Severino Francisco
A amizade entre Madalena Rodrigues e Tancredo Maia Filho surgiu a partir do mistério de um beija-flor. Tancredo é natural do Acre, cresceu inebriado com as cores e o canto dos pássaros da Amazônia. Quando se mudou para Brasília transferiu a paixão para as aves do Cerrado. Ele é um dos criadores e um dos integrantes mais ativos do grupo Observaves, que fotografa os pássaros do nosso território.
Certo dia, ele estava no Parque Olhos d’Água na 413/414 Norte e flagrou um ninho de beija-flores. Naquele preciso instante, Madalena passou pelo lugar e foi convidada a ver o que acontecia. Ela ficou profundamente comovida com a delicadeza do nascimento de um beija-flor. Madalena é jornalista com formação em literatura; e Tancredo é arquiteto. Desse improvável encontro surgiu a amizade a a parceria de um belo livro, Nasce um beija-flor, com texto de Madalena e fotos de Tancredo.
O beija-flor é um pequeno milagre da natureza. Ele muda de cor, dorme em pé nas árvores ou de cabeça para baixo como morcegos, se desloca em voos elétricos, bate as asas até 80 vezes por segundo e tem formato de bico adequado para polinizar cada planta específica . E é isso que o texto de Madalena e as imagens de Tancredo tentam captar.
Madalena conduz a narrativa do ponto de vista de uma câmera, que acelera, desacelera, recorta ou enfatiza. Acompanha os beija-flores desde o momento em que estão imersos no sono, mergulhados na quietação, acumulando energia para a atividade frenética de todos os dias.
A missão de polinizar exige que se alimentem com uma grande quantidade de néctar. Eles comem a cada 15 ou 20 minutos. Mas necessitam também de proteínas, que constituem 10% da dieta. Durante a faina cotidiana, eles enfrentam muitos perigos e brigam bravamente para defender o espaço floral ou aéreo. As aranhas, os pássaros maiores e até os gafanhotos são ameaças que sempre exigem prontidão.
Os namoros dos beija-flores ganham destaque. São seres galantes, sedutores e excessivos no cortejo da desejada. Quando avistam uma fêmea atraente, fazem acrobacias impressionantes e exibem cores iridescentes, nos mostra Madalena. “Imaginamos seu coração acelerado, pulsando quase mil vezes por minuto”.

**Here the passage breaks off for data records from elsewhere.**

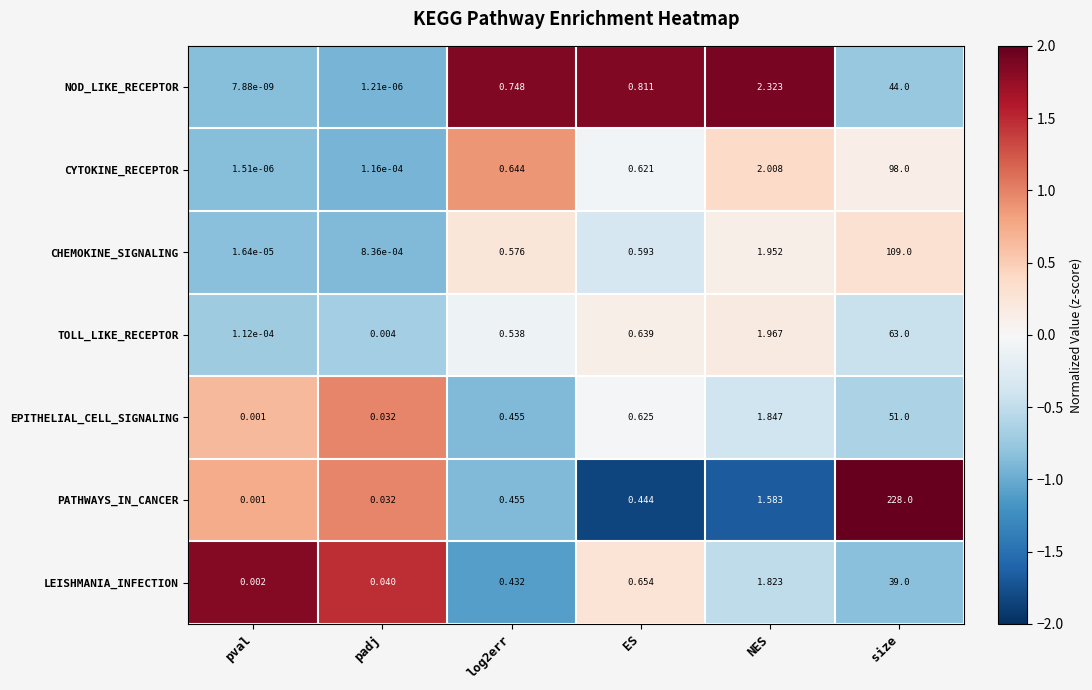

What is the greatest value displayed?

228.0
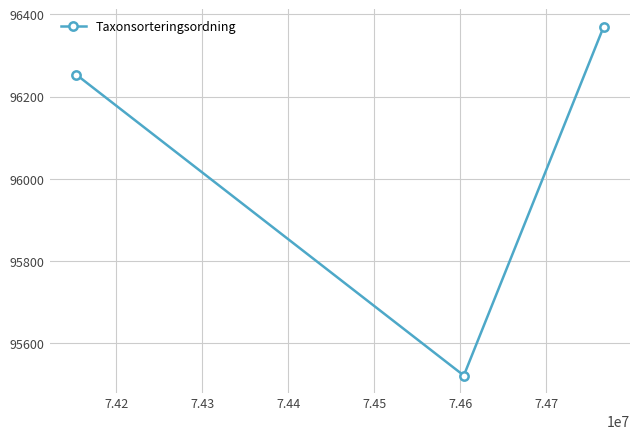

What is the greatest value displayed?

96370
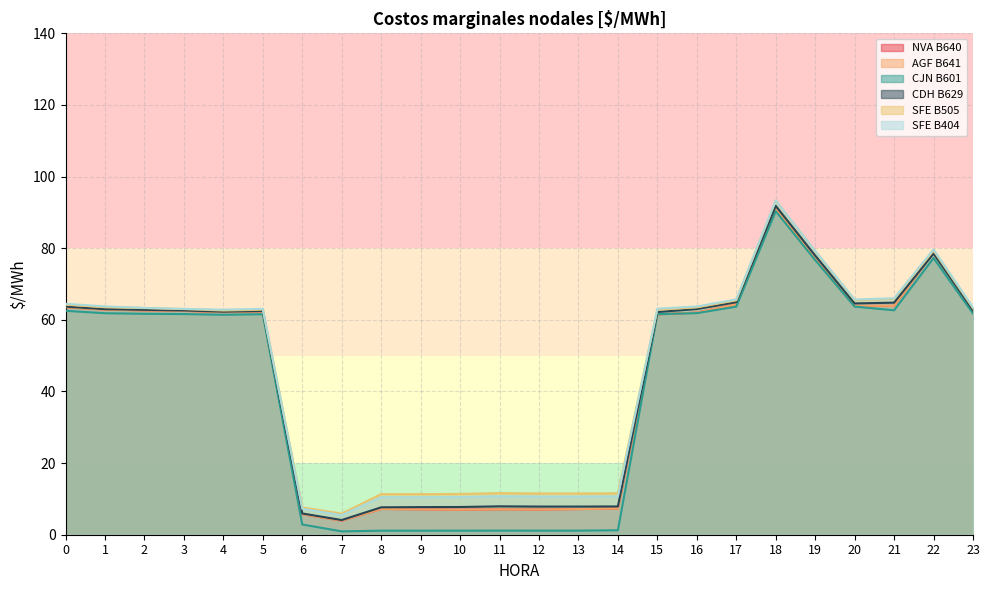

What is the value of the SFE B404 point at the 15th from the left?

10.7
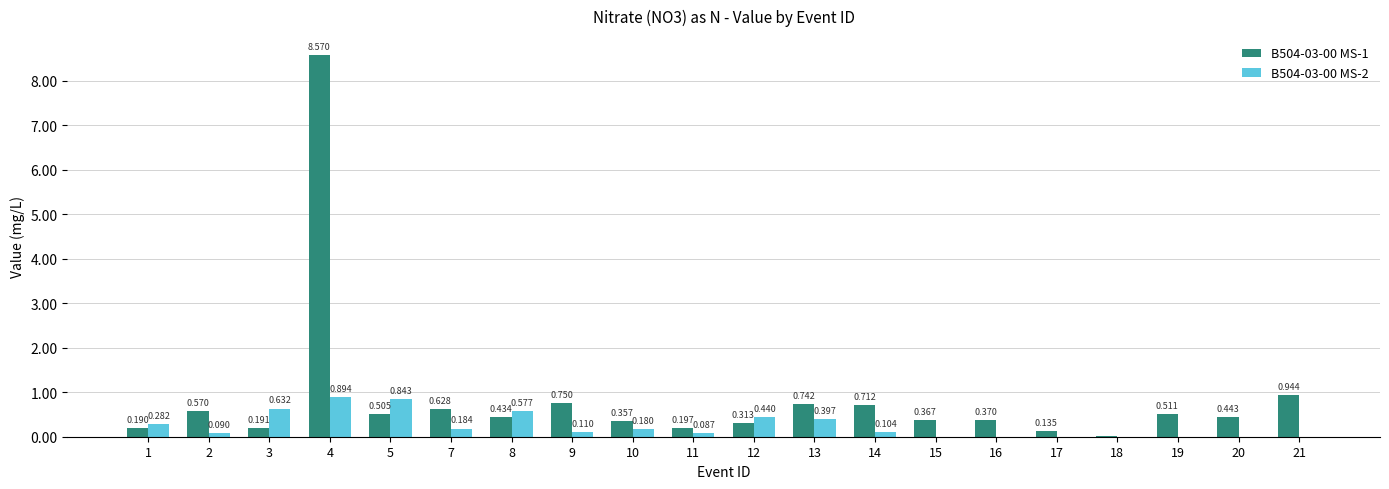

Is the value of B504-03-00 MS-1 at 8 greater than the value of B504-03-00 MS-2 at 13?

Yes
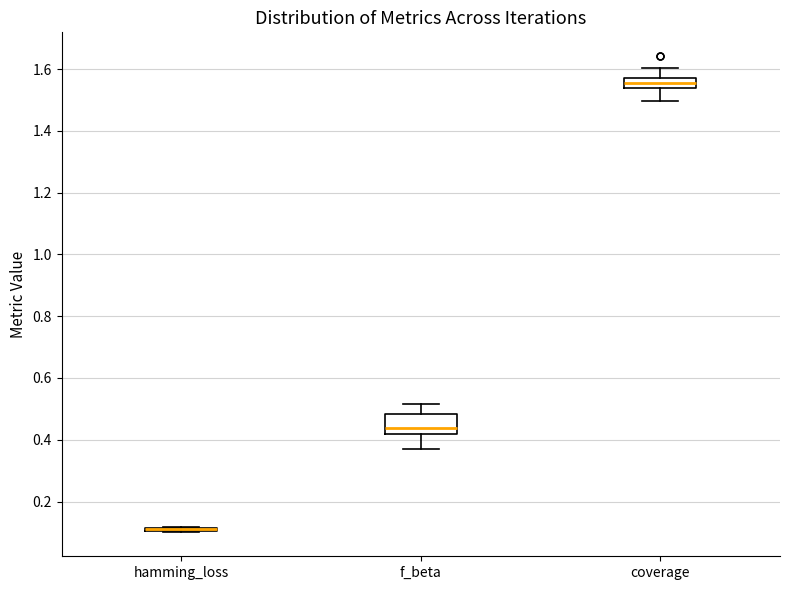

Reading left to right, transcribe this box plot: for each box, give where its median line is, the range the box spans, and where its two whiskers end, as read against the y-axis. The values are not printed on the chart, so give them approximately, as read against the axis.

hamming_loss: box collapsed to a line at 0.12, whiskers 0.10 to 0.12
f_beta: median 0.44, box 0.42 to 0.48, whiskers 0.36 to 0.52
coverage: median 1.56, box 1.54 to 1.58, whiskers 1.50 to 1.60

Depois da conquista, a preparação do ninho é uma verdadeira obra de arquitetura minimalista, construída com pedacinhos de gravetos, folhas, lascas de raízes, fibras de algodão, paina, casulo de insetos e liquens. Não faltam fios roubados de teias de aranha. Vemos os beija-flores lavar-se na chuva em nas pequenas poças, suspensas no ar, depois das chuvas. Ou hipnotizados pela beleza da flor do mulungu.

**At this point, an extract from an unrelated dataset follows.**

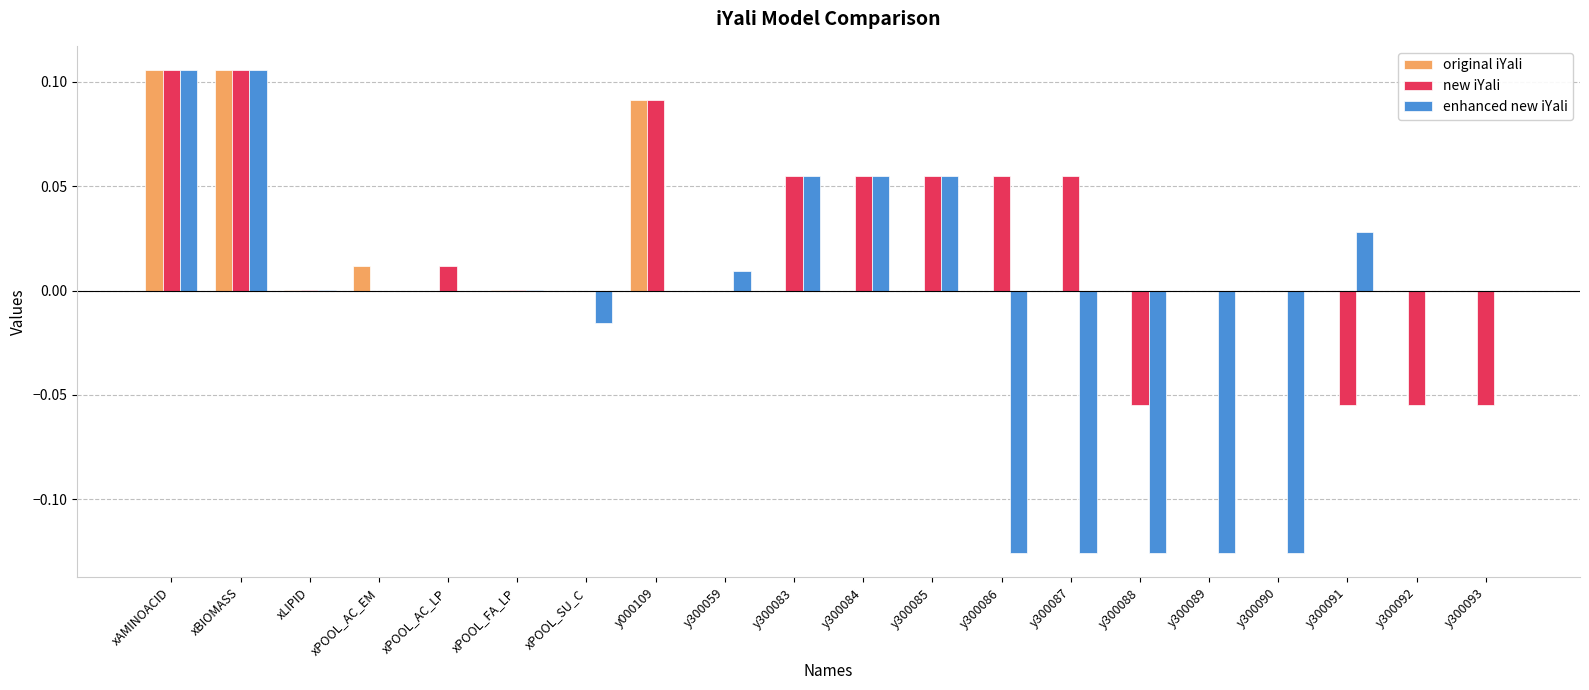

What is the sum of all original iYali values?

0.3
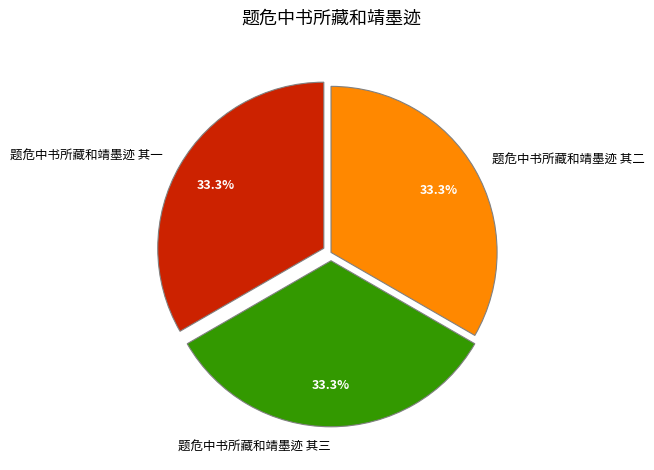

True or false: 题危中书所藏和靖墨迹 其一 accounts for 33% of the total.

True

Nasce um beija-flor é um livro constituído por uma série de crônicas. É, a um só tempo, lírico e científico. Enleva e instrui: “Beija-flores e lobélias guardam um segredo: a curvatura do bico da ave se encaixa com perfeição na curvatura das corolas.”
O livro de Madalena e de Tancredo tem a agilidade, o encanto e a leveza de um voo de beija-flor. Mas não é só de celebração. Alerta para a necessidade urgente de proteger as matas, os rios e as aves. Os beija-flores nos mandam sinais sobre as ameaças que nos assolam.